The men were previously honored posthumously for their actions on that day, which the Defense Department credited with saving the lives of the rest of their unit including six Green Berets, an American intelligence contractor and Nigerian troops who fought alongside them.
Jeremiah Johnson was awarded the Bronze Star Medal with Valor, the nation’s fourth highest award for combat heroics. La David Johnson was awarded the Silver Star, the military’s third highest honor for valor. Black and Wright also received posthumous valor medals.
Pentagon officials said the Green Beret unit and the Nigerien troops with whom they were working were outnumbered by about three-to-one and outgunned in the ambush outside a remote village called Tongo Tongo. Both Johnsons fought courageously until the moment they were killed. Black, Wright and Jeremiah Johnson died about an hour into the fight while attempting to provide cover fire for other troops, including La David Johnson, according to an investigation released in May 2018.
The younger Johnson died later after becoming separated from the other American troops, the investigation concluded. He fought off the attackers with a machine gun and sniper rifle before fleeing on foot about one kilometer to cover, where militants eventually discovered and killed him. His body was not found for nearly two days.
The Pentagon’s investigating officer for the incident, now-Lt. Gen. Roger Cloutier, determined “he made his last stand, and he fought to the end.”
The incident — the deadliest event to U.S. soldiers in Africa since the 1993 Black Hawk Down event in Somalia — led to multiple investigations within the Pentagon and a public spat between then-President Donald Trump and La David Johnson’s family, who accused the former commander in chief of disrespecting the soldier in a private phone call.

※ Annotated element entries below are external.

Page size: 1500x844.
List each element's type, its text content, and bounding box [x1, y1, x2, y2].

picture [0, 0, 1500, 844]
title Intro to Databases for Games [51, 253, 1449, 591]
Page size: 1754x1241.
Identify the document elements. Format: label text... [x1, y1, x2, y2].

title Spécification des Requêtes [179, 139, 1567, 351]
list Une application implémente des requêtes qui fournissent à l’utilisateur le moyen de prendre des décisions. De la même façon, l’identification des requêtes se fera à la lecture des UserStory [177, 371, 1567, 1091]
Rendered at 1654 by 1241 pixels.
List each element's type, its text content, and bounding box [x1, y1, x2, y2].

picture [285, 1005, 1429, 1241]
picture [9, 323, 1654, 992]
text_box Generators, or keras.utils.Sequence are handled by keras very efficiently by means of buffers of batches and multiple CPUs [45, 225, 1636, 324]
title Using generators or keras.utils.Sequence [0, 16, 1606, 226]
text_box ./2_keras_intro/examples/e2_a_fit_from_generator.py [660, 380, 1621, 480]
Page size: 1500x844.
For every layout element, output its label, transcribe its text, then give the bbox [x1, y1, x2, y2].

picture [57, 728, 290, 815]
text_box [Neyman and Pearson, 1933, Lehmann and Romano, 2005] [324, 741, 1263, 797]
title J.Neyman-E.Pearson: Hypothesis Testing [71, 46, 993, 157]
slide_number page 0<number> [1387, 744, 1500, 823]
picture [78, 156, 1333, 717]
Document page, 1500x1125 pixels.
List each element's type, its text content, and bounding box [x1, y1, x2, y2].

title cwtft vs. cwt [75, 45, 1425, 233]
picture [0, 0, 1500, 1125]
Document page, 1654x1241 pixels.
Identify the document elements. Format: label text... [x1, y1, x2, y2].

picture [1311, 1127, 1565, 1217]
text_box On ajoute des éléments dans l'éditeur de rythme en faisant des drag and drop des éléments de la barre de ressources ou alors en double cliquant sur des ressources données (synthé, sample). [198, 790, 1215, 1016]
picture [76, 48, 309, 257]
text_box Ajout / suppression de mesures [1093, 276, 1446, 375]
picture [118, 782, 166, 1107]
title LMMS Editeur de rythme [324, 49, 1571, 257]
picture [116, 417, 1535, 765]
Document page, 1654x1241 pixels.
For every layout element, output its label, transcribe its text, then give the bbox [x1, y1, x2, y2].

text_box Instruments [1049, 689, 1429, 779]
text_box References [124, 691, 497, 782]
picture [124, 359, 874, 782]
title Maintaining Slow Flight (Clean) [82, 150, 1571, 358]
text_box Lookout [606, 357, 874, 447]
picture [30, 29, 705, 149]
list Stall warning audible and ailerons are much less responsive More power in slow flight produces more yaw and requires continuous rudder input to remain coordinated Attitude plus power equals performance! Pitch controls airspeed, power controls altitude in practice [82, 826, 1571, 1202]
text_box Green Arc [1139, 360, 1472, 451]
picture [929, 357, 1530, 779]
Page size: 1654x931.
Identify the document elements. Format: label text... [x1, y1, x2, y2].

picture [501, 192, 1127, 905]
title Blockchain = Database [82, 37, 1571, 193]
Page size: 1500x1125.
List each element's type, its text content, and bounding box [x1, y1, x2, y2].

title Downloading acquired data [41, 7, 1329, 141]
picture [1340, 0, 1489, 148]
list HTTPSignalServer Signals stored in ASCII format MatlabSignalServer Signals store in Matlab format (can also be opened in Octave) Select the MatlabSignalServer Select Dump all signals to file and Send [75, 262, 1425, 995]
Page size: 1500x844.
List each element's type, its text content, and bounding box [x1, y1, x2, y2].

Pentagon officials ultimately determined many mistakes were made that led to the ambush. They described the soldiers as improperly trained and equipped for a mission to capture a suspected insurgent leader that was hastily planned. Ultimately, several junior and mid-grade officers and enlisted personnel were punished for their roles. One general officer was also disciplined in the incident, even as lawmakers and others called for more higher-ups involved in the incident to face reprimands.
Jeremiah Johnson and La David Johnson are only the 11th and 12th individuals to be officially made honorary Green Berets by the Army. The last honor was in 2014 to a civilian, Doris Baker, who had spent nearly 40 years as a teacher and principal at a Defense Department school in Germany for children of Green Berets, according to The Associated Press at that time.